◆ GIVEN TEXT

Hope you're living it up wherever you are. Looking forward to getting back into a routine.

Lots of love,

Dr P xxx

Saturday 23 May 2009

Friday Night With ... Mr Sheen



I really like Martin Sheen (born Ramón Gerardo Antonio Estévez, but more on that later). Tonight he ROCKED (yes, I am almost middle-aged and oh-so-fricking SAD) on Jonathan Ross. (I like the J.Ro even if I am slightly suspect of his politics/ feminism ... although his wife seems pretty cool.) Anyway, back to Charlie & Emilio's Dad ... I love people who integrate their identities with their politics, ie, those whose philosophies are indivisible from their most authentic selves, their most fundamental principles. I don't just mean hard-core ideologues: not necessarily tent-dwelling, gender non-specific, vegan, freegan, anti-globalisation, pro-choicey, pacifistic, post-colonial, deconstructionist hermits. Just people whose politics (translation: caring about the world, community, society, how people think/ act/ are, what ideals are promoted over which ones that should be) are part of them, rather than a separate entity: a self-conscious, artificial "accessory" adopted for social reasons or in order to maintain "polite fictions". I know that I can be annoying with my Feminist, Anti-Racist, Anti-Heterosexist rhetoric. But you know what? In the scheme of things, I'd prefer to be mildly (even majorly) annoying if it means I were even marginally proactive, useful.

Just like Martin Sheen.

Friday 22 May 2009

Representations Of Anythingness

My favourite academic point of entry (Ooh, Matron! That sounded a lot dirtier than intended) is to take anything "actors", "Asians", "atheists", "arthritics", anything (!) and deconstruct "representations of ..."

As y'all know -- or y'all should know ;) -- almost every cultural category that is promoted as undisputable truth is ultimately fiction. If Historical Theory taught me anything it is the fact that every facet of your identity and mine (my femaleness/femininity; Australianness; Jewishness; heterosexualnormativity; whiteness; coolness) is the product of millenia of cultural construction, deconstruction and reconstruction. Ya hear me? Ya either Post-Modern with me, or Post Haste.

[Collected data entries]
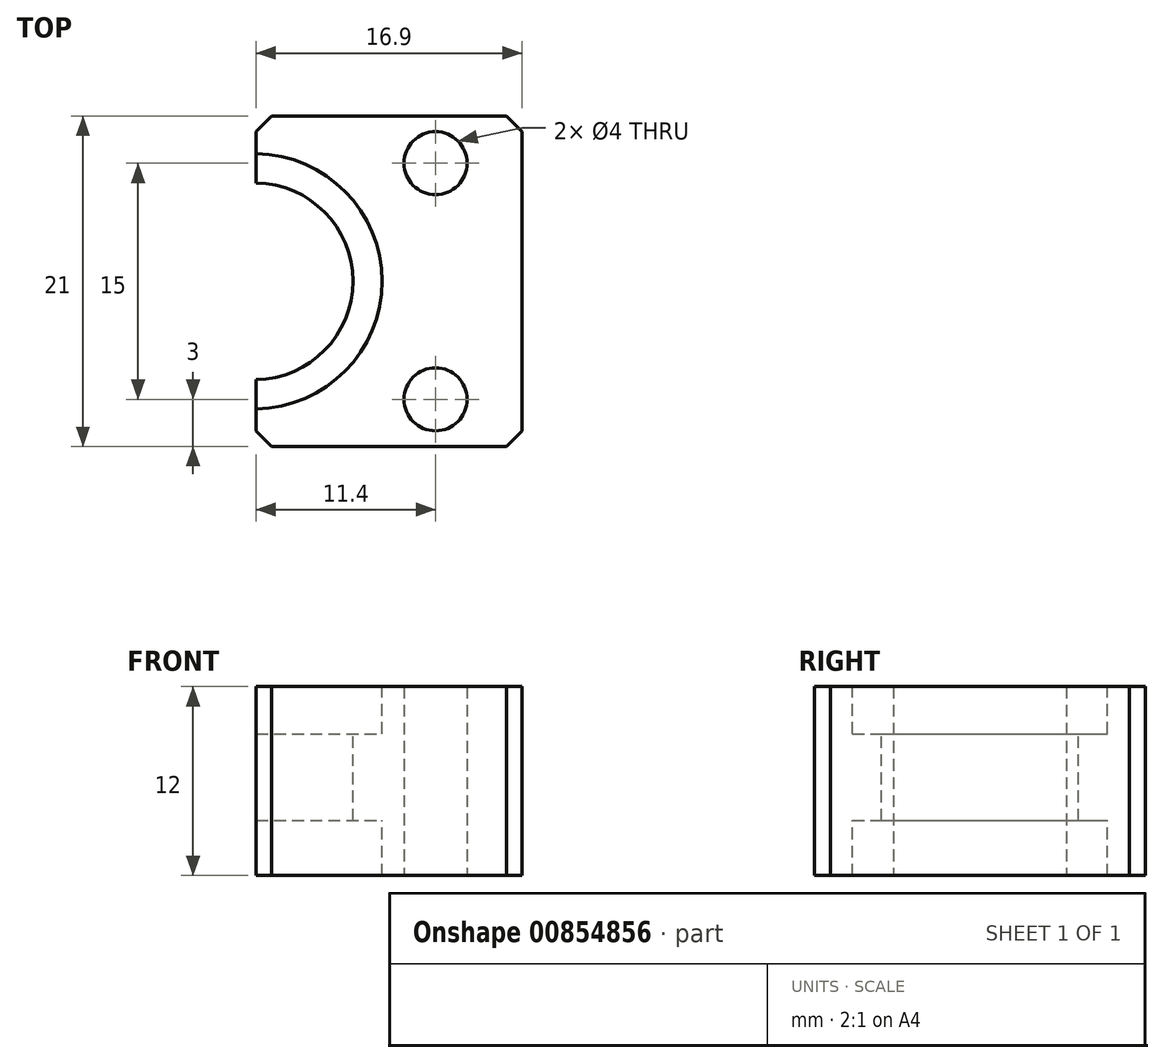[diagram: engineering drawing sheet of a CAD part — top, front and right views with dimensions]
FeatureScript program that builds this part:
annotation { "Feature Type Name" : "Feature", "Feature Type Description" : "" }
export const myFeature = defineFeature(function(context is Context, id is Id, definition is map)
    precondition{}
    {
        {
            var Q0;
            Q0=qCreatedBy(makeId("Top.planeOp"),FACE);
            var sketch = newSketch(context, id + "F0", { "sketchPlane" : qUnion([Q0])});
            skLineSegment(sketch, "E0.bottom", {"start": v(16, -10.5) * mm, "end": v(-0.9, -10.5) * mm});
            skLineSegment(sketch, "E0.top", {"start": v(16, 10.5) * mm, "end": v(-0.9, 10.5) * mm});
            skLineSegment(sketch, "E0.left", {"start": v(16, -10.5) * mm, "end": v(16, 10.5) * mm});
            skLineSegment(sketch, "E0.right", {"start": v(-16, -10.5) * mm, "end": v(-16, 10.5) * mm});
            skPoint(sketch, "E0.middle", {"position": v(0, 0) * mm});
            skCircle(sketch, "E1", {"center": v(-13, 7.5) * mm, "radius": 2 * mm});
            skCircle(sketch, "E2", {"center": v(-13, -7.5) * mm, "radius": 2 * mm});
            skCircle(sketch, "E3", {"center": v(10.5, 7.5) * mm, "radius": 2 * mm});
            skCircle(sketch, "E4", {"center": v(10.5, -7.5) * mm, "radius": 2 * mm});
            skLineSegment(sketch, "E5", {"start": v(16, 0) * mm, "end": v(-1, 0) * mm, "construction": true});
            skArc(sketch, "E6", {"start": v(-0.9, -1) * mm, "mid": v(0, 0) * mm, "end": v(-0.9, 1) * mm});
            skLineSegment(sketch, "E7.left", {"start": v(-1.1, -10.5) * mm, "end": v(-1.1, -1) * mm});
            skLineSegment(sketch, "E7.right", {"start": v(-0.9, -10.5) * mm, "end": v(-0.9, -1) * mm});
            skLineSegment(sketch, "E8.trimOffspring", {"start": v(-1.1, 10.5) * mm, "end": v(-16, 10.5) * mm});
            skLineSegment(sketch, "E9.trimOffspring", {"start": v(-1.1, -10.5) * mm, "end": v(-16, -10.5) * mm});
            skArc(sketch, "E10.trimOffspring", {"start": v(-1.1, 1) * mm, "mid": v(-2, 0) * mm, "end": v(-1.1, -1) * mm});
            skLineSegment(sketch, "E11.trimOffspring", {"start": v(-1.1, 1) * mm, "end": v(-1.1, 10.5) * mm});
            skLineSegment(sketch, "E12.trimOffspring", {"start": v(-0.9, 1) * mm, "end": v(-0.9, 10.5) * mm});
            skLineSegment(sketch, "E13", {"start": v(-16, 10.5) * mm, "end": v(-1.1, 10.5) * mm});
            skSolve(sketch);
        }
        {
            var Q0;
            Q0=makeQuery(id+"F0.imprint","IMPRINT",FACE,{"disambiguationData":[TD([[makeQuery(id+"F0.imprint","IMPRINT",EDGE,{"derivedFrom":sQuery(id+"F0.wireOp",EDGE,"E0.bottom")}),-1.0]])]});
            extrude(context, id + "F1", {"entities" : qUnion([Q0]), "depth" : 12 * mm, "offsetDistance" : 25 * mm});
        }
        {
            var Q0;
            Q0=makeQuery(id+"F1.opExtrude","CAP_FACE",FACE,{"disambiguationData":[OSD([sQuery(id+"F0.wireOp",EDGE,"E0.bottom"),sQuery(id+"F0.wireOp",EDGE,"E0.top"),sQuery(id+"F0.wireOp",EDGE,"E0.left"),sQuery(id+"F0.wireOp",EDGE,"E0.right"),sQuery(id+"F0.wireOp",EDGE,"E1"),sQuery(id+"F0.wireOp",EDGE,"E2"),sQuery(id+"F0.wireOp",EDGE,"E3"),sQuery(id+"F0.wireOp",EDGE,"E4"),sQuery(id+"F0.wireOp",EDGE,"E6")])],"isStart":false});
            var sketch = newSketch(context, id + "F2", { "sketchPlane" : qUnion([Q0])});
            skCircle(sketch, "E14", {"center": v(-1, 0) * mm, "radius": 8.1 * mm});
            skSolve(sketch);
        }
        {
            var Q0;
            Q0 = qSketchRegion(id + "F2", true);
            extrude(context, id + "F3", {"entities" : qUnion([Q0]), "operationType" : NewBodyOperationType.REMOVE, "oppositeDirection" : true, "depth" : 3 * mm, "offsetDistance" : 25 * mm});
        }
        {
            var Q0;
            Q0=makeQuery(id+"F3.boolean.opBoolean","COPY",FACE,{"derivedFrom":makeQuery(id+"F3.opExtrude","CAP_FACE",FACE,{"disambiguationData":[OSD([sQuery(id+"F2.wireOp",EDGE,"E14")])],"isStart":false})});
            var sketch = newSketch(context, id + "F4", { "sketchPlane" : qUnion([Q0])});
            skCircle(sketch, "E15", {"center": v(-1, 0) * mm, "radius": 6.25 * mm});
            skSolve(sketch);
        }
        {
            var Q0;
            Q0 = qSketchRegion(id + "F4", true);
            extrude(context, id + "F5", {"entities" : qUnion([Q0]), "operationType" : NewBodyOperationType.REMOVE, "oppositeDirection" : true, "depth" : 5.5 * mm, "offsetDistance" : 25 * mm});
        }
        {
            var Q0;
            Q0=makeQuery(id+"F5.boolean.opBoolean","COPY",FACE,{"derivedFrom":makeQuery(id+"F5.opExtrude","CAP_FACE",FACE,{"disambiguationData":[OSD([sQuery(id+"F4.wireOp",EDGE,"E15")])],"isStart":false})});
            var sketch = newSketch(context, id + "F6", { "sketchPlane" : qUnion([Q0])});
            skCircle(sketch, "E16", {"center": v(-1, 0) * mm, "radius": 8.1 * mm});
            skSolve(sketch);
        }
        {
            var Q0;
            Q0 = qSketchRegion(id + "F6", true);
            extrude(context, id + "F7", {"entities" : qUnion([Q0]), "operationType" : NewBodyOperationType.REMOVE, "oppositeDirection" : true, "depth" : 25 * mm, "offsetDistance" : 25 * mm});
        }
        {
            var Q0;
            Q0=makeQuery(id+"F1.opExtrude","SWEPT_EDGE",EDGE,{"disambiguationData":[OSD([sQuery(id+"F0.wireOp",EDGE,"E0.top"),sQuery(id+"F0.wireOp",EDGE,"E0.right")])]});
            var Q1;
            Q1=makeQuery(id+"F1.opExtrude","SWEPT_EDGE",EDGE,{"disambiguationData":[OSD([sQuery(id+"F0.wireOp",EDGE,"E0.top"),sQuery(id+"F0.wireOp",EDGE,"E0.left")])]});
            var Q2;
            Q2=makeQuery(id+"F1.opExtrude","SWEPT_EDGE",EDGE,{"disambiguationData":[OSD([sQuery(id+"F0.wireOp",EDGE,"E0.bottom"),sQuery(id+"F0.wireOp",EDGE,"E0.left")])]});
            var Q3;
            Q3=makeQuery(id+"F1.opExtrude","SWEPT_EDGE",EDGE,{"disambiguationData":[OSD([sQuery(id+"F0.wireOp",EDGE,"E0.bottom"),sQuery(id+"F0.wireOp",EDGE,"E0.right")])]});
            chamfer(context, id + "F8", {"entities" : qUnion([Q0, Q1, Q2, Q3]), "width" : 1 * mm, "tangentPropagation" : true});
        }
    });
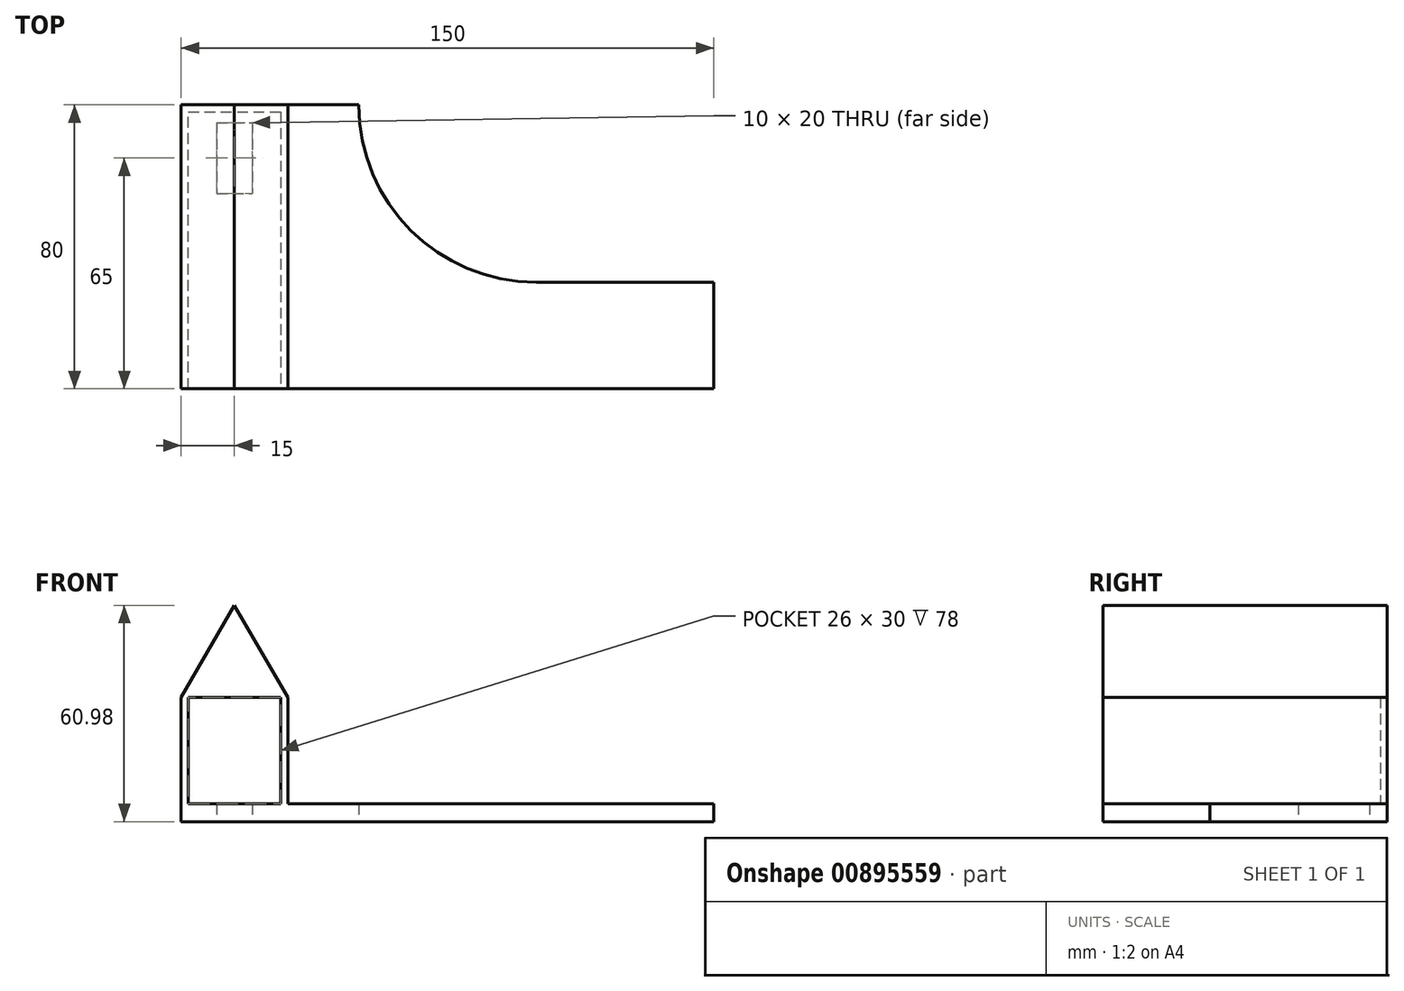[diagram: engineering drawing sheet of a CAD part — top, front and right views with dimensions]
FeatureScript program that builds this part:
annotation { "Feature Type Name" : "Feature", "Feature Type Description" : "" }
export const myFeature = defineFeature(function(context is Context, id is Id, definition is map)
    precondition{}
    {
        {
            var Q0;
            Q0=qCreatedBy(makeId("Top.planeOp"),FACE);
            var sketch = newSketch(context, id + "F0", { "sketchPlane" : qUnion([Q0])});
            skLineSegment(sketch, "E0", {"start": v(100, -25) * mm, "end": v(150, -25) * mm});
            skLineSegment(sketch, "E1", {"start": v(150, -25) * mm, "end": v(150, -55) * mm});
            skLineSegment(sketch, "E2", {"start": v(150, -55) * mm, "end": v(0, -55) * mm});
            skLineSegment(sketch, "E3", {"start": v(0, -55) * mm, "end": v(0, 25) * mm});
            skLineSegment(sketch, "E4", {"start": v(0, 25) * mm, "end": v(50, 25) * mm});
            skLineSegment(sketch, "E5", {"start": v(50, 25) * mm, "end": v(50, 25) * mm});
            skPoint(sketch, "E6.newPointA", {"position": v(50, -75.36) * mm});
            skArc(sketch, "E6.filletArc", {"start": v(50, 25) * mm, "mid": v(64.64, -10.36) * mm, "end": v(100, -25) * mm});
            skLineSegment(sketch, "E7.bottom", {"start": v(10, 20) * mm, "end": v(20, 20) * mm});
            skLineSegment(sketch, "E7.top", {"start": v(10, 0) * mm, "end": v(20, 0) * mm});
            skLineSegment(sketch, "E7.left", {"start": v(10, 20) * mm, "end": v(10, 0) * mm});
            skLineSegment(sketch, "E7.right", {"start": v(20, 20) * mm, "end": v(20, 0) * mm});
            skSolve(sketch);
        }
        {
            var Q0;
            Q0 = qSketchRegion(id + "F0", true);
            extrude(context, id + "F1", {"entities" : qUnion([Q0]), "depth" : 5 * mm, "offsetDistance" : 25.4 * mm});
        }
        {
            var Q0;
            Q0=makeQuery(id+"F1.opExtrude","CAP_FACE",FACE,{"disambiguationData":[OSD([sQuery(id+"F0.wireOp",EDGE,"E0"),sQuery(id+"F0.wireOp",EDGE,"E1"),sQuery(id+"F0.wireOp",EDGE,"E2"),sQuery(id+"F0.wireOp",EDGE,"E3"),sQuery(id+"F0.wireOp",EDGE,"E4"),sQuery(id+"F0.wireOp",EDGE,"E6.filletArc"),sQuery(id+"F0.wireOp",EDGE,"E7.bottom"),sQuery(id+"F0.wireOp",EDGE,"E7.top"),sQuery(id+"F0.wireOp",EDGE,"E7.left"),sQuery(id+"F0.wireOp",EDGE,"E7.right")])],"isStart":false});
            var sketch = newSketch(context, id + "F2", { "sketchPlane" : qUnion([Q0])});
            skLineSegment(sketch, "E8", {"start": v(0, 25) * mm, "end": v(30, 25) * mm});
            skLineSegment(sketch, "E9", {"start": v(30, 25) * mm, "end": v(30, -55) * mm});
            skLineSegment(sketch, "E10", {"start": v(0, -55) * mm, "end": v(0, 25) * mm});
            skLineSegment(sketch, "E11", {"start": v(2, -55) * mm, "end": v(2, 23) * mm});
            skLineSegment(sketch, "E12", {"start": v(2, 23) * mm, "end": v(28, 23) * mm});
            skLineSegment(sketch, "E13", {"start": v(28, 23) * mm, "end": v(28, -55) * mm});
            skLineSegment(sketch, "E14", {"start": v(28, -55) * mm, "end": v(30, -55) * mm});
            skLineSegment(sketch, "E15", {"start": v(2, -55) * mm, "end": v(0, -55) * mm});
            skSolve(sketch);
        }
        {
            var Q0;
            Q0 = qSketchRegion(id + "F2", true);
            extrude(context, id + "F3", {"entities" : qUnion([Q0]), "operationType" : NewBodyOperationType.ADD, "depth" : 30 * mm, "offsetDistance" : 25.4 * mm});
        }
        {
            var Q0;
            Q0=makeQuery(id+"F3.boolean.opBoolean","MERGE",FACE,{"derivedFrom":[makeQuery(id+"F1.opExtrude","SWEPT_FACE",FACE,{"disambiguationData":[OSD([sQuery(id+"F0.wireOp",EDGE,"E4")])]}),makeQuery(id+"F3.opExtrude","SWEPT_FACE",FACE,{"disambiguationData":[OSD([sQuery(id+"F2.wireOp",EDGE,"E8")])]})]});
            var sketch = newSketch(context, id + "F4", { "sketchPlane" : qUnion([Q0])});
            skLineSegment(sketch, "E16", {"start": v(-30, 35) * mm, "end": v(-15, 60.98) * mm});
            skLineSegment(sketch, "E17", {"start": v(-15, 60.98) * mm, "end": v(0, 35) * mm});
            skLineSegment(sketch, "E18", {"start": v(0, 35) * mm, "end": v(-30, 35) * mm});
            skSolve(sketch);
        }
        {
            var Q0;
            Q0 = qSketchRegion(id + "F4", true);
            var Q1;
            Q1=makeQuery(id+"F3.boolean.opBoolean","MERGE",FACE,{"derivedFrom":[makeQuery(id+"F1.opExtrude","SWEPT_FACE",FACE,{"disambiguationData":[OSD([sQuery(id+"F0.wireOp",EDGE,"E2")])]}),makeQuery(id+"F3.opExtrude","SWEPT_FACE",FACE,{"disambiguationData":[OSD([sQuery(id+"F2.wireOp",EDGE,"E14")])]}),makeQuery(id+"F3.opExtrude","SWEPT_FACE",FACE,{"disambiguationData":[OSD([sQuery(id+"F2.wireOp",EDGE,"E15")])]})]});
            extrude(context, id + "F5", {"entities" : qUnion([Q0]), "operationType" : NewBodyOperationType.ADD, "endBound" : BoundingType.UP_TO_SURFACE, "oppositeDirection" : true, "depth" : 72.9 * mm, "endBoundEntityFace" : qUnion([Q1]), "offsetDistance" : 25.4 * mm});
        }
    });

◆ PROBLEMS AND TASKS
1. Translate this sentence from the blog post into Spanish: "I know that I can be annoying with my Feminist, Anti-Racist, Anti-Heterosexist rhetoric."
2. Reproduce everything in the blog post from "Just like Martin" down to "or Post Haste.", switching "Historical Theory" to "Cultural Studies".

◆ RESPONSE LIST
1. Sé que puedo ser irritante con mi retórica feminista, antirracista y antiheterosexista.

2.
Just like Martin Sheen.

Friday 22 May 2009

Representations Of Anythingness

My favourite academic point of entry (Ooh, Matron! That sounded a lot dirtier than intended) is to take anything "actors", "Asians", "atheists", "arthritics", anything (!) and deconstruct "representations of ..."

As y'all know -- or y'all should know ;) -- almost every cultural category that is promoted as undisputable truth is ultimately fiction. If Cultural Studies taught me anything it is the fact that every facet of your identity and mine (my femaleness/femininity; Australianness; Jewishness; heterosexualnormativity; whiteness; coolness) is the product of millenia of cultural construction, deconstruction and reconstruction. Ya hear me? Ya either Post-Modern with me, or Post Haste.